Gone With The Wind
That Margaret Mitchell. She certainly knew how to capture the folly of unrequited love. Most of us know the story. Scarlett O’Hara believed she loved Ashley Wilkes and that he loved her back. Perhaps Ashley thought he loved her in return, but he knew that he could never live with her. So, Ashley chose his cousin, Melanie Hamilton, to marry because she was of his blood and she understood him. Scorned by the man who she thought belonged to her, Scarlett spends years trying to win Ashley back. The tragedy of this unrequited love is that while Scarlett was tormenting herself, Rhett Butler was right in front of her nose all the time, willing to take care of her and love her as an equal. In the end, Scarlett realizes that her love for Ashley had been in vain and that her folly had kept her from being happy.
Poor Scarlett. And poor conservatives. For years they have been faithfully voting for Republicans under the delusion that the GOP cared about them as much as they have cared about the GOP. But just as Scarlett wasted away her best years, so have tens of millions of moderate-income conservatives wasted their political lives and energy on a party whose leaders look down upon them with condescension. What fools they’ve been. Just like Scarlett.

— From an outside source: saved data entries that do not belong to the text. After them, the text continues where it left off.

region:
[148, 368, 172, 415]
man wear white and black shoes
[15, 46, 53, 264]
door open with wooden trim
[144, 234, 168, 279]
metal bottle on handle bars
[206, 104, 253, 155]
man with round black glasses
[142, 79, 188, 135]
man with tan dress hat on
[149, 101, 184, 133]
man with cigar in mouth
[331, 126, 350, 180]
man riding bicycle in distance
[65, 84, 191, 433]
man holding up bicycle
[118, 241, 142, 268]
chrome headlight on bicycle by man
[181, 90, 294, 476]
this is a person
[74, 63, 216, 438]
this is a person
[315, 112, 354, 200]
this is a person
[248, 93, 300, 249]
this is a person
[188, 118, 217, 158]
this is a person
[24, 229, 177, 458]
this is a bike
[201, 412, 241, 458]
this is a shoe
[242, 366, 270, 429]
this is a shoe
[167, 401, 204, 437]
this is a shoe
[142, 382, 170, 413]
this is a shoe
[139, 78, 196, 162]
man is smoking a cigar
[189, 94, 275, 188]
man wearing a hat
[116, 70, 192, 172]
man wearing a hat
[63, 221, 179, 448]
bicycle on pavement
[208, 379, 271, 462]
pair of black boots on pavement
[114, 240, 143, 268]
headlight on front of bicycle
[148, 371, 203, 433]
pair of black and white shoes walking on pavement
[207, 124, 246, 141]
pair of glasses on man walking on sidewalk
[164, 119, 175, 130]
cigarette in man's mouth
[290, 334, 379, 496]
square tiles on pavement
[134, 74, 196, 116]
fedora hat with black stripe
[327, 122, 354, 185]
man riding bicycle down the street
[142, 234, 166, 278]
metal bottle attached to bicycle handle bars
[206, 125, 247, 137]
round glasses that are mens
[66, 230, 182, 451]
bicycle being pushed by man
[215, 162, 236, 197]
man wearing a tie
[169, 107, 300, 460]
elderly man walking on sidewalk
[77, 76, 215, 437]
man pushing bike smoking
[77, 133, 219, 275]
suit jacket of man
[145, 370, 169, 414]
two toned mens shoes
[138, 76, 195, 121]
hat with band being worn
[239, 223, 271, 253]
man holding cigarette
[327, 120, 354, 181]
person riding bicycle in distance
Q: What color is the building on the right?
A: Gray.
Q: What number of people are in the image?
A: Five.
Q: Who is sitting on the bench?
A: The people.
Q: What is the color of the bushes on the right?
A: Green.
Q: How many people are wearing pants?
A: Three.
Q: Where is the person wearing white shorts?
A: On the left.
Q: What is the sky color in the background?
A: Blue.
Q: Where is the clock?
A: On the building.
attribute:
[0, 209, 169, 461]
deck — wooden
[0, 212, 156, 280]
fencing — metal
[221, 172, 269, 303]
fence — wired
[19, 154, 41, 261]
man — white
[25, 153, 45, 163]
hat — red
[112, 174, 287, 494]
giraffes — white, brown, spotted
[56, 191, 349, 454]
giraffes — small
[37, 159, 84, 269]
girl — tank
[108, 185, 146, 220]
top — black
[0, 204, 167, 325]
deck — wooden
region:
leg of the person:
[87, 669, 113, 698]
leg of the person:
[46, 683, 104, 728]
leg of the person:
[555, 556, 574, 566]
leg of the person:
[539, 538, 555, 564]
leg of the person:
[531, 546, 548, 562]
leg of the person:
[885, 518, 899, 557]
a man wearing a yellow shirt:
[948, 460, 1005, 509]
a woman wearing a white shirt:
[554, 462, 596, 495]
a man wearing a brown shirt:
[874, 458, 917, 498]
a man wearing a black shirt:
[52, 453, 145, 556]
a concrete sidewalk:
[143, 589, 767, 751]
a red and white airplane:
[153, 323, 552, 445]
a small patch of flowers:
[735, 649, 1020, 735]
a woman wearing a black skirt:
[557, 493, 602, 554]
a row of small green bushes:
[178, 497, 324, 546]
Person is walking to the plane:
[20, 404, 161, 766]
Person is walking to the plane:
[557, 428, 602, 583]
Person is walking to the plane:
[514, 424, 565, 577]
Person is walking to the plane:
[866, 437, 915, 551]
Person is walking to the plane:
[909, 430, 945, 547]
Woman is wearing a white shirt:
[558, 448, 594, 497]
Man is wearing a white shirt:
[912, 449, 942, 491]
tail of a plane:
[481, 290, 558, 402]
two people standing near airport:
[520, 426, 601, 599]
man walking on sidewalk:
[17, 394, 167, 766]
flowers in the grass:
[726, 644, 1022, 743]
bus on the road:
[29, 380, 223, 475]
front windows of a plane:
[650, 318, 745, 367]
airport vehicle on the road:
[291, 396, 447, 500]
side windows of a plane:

As Ashley toyed and trifled with Scarlett, so have GOP politicians toyed and trifled with conservatives, by promising to provide border security, school vouchers, real middle-class tax relief, and ending anti-white/anti-Asian affirmative action. But just as Ashley left Scarlett for another woman, so have GOP leaders left their rank and file for the donor class. Beginning with the failure of the Republicans to control the border as promised in return for the 1986 amnesty and the broken promise of “no new taxes” by George H. W. Bush in 1991, the conservative rank and file should have long realized that their Ashley Wilkes was going to leave them at the altar – if they ever have made it that far.
The tragedy is that all along there were politicians who really played the part of Rhett Butler and genuinely cared for working class conservatives, rather than the GOP leadership who have for decades hobnobbed routinely with the Donor Class and have barely condescended to dismiss the rank and file as Tea Party lunatics. Populists such as former Senator Jim Webb, who spoke up for the working class, have been scorned by conservatives because they were from the wrong side of the aisle or because they wrote steamy novels.
While Democrats are undoubtedly off the wall when it comes to Open Borders, health care for illegal aliens, and reparations for slavery, among other things, I must admit that SOME of the programs being advocated by Elizabeth Warren pluck more of my populist strings than just about any GOP politician.
Be assured I am very likely never going to vote for a Democrat for president. However, the conservative rank and file needs a Rhett Butler more than it needs Ashley Wilkes. It needs a deeply committed populist wing, with members who will actually fight for (a) school vouchers and school choice, (b) safe neighborhoods for all working class folks, (c) lower health insurance premiums, (d) reduced college tuition, (e) trade school and apprenticeship programs, (f) an E-Verify system with teeth that will give preference to AMERICAN workers over low-skilled illegal aliens. And most of all, we need a populist wing that will provide tax relief that primarily benefits the middle class – and not the donor class – so that young working class people can afford to raise a family.